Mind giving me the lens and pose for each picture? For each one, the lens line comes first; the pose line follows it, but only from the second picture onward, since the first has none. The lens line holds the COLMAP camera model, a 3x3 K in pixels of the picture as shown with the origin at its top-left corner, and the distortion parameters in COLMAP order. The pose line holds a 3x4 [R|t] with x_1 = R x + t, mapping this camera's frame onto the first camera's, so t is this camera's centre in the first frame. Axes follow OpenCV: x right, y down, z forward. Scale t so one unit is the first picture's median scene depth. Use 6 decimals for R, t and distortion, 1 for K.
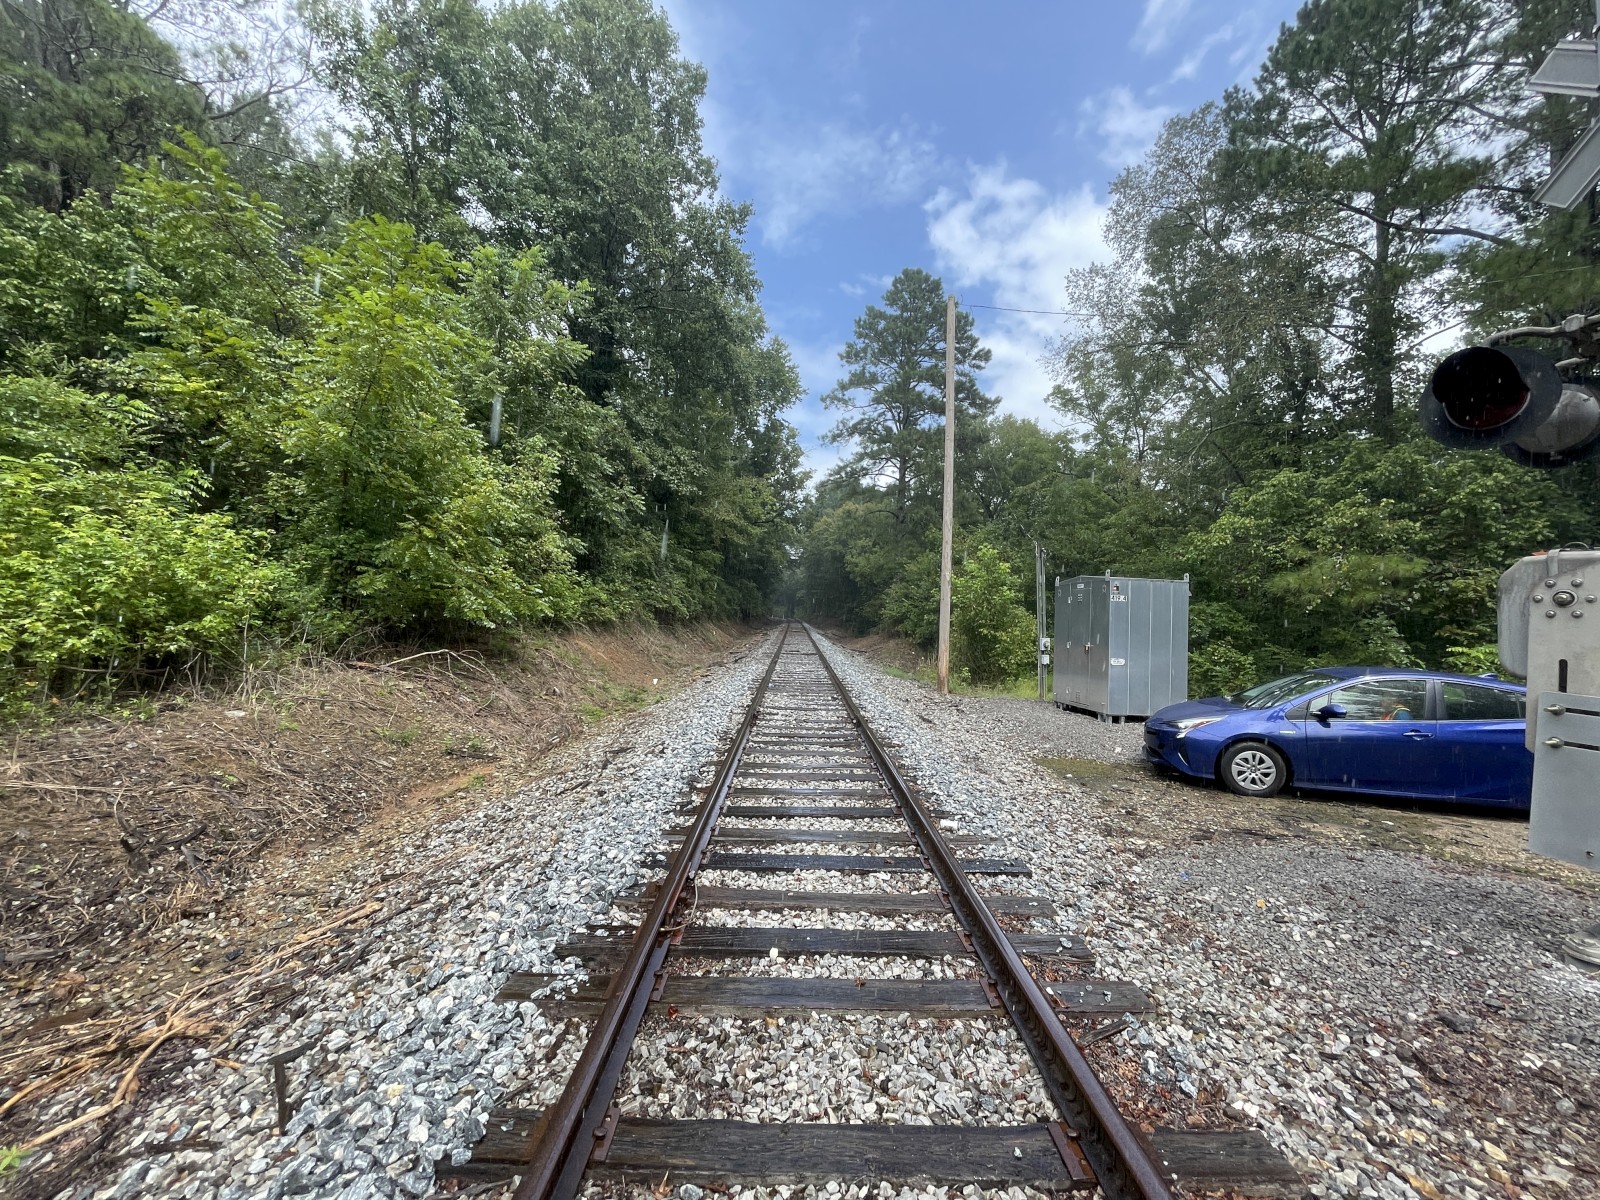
lens RADIAL K [[655.4, 0, 805.9], [0, 655.4, 600.0], [0, 0, 1]] dist [0.004339, -0.001927]
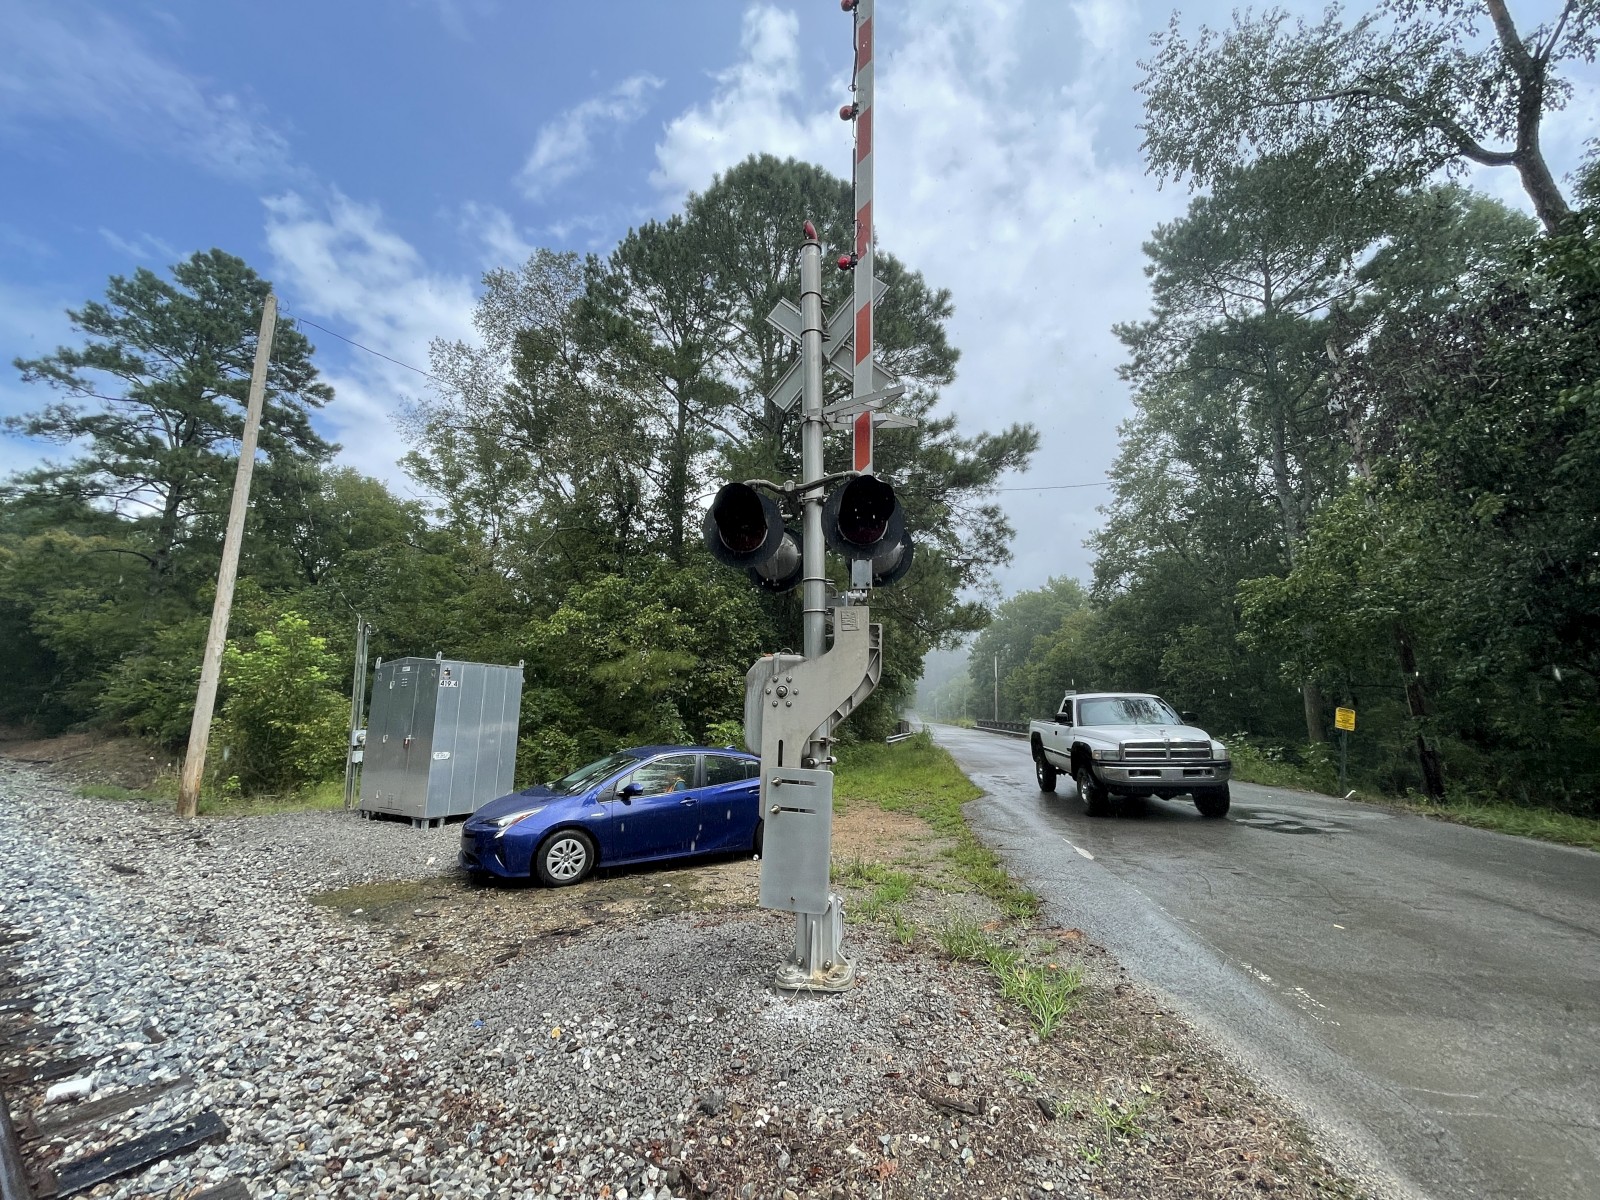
lens RADIAL K [[655.4, 0, 805.2], [0, 655.4, 594.0], [0, 0, 1]] dist [0.004339, -0.001927]
pose [[0.604158, 0.121583, 0.787535, 0.027481], [-0.012812, 0.989646, -0.142957, -0.001498], [-0.796762, 0.076279, 0.599460, 0.033497]]
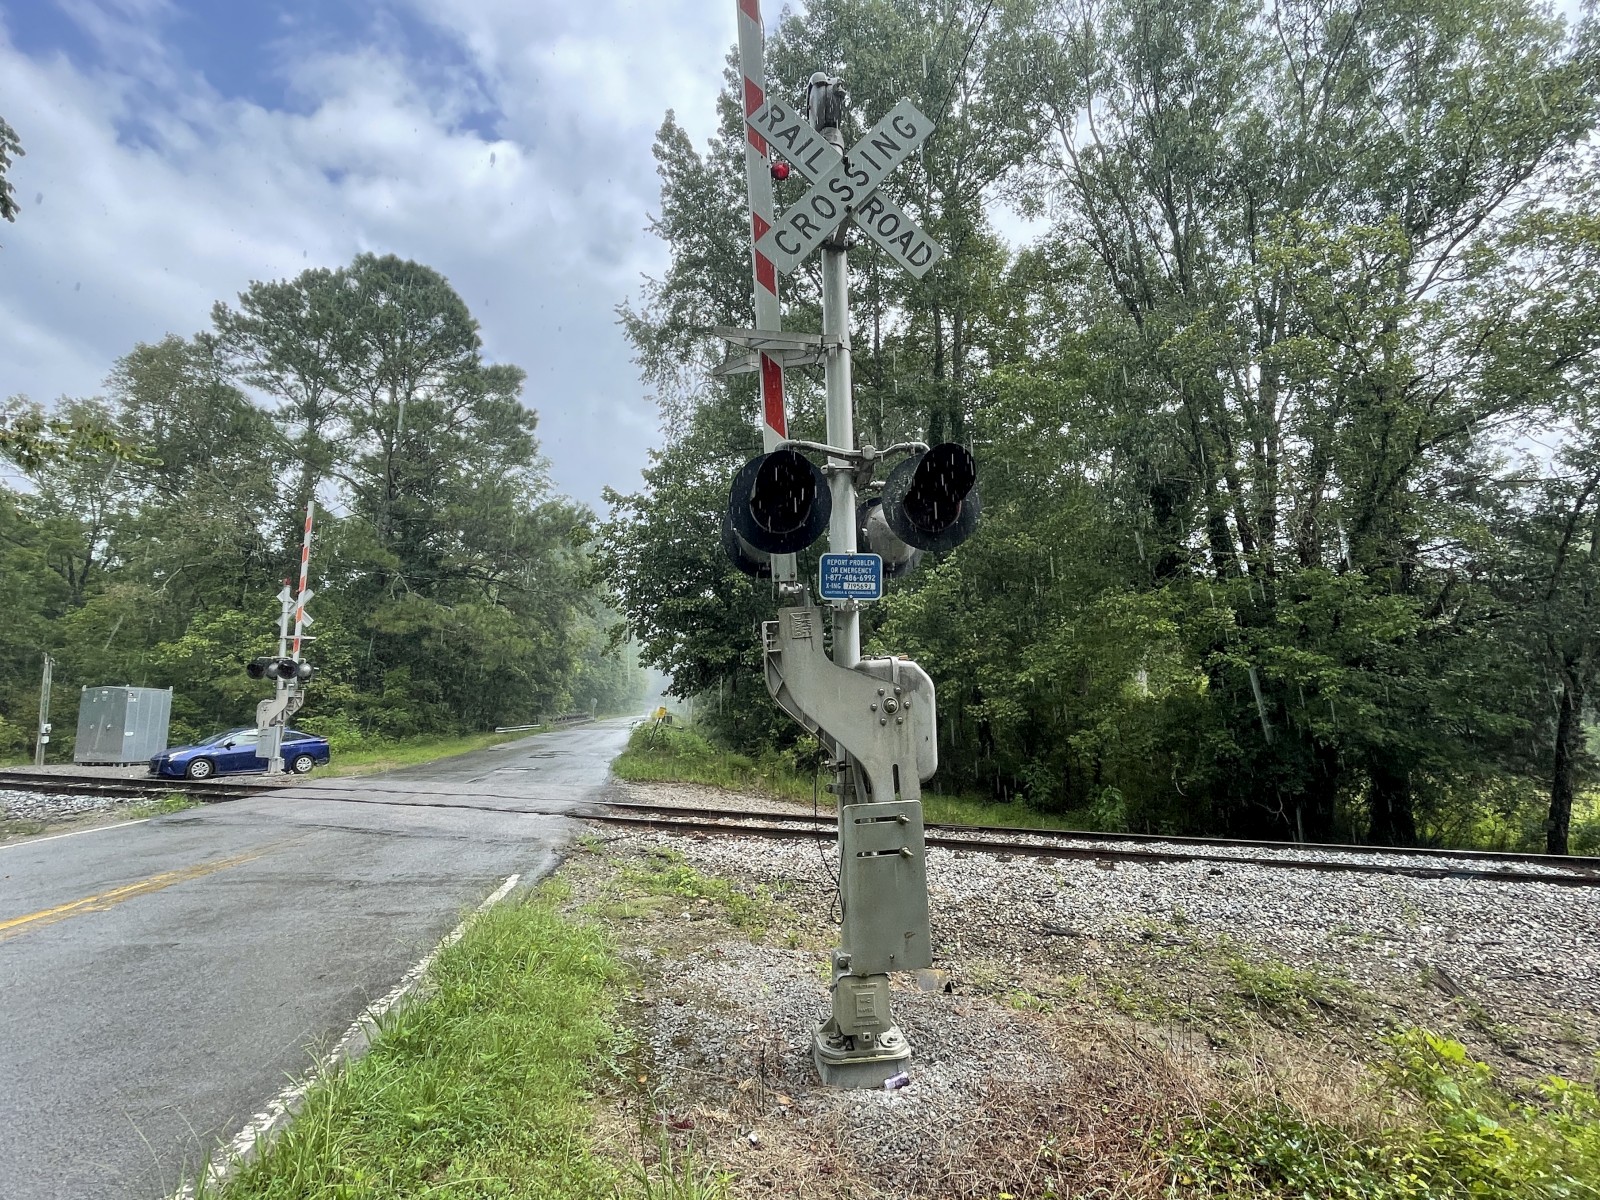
lens RADIAL K [[785.3, 0, 798.1], [0, 785.3, 602.6], [0, 0, 1]] dist [-0.010966, 0.001953]
pose [[0.313349, 0.096113, 0.944762, -0.697864], [-0.016918, 0.995272, -0.095640, -0.065012], [-0.949487, 0.013986, 0.313494, -0.996161]]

▬▬▬▬▬▬

◆ **Exercise goal**: Show every line in the rows above that contains the word "lens", treating uppercase and lowercase as different.

◆ **Answer box**:
Mind giving me the lens and pose for each picture? For each one, the lens line comes first; the pose line follows it, but only from the second picture onward, since the first has none. The lens line holds the COLMAP camera model, a 3x3 K in pixels of the picture as shown with the origin at its top-left corner, and the distortion parameters in COLMAP order. The pose line holds a 3x4 [R|t] with x_1 = R x + t, mapping this camera's frame onto the first camera's, so t is this camera's centre in the first frame. Axes follow OpenCV: x right, y down, z forward. Scale t so one unit is the first picture's median scene depth. Use 6 decimals for R, t and distortion, 1 for K.
lens RADIAL K [[655.4, 0, 805.9], [0, 655.4, 600.0], [0, 0, 1]] dist [0.004339, -0.001927]
lens RADIAL K [[655.4, 0, 805.2], [0, 655.4, 594.0], [0, 0, 1]] dist [0.004339, -0.001927]
lens RADIAL K [[785.3, 0, 798.1], [0, 785.3, 602.6], [0, 0, 1]] dist [-0.010966, 0.001953]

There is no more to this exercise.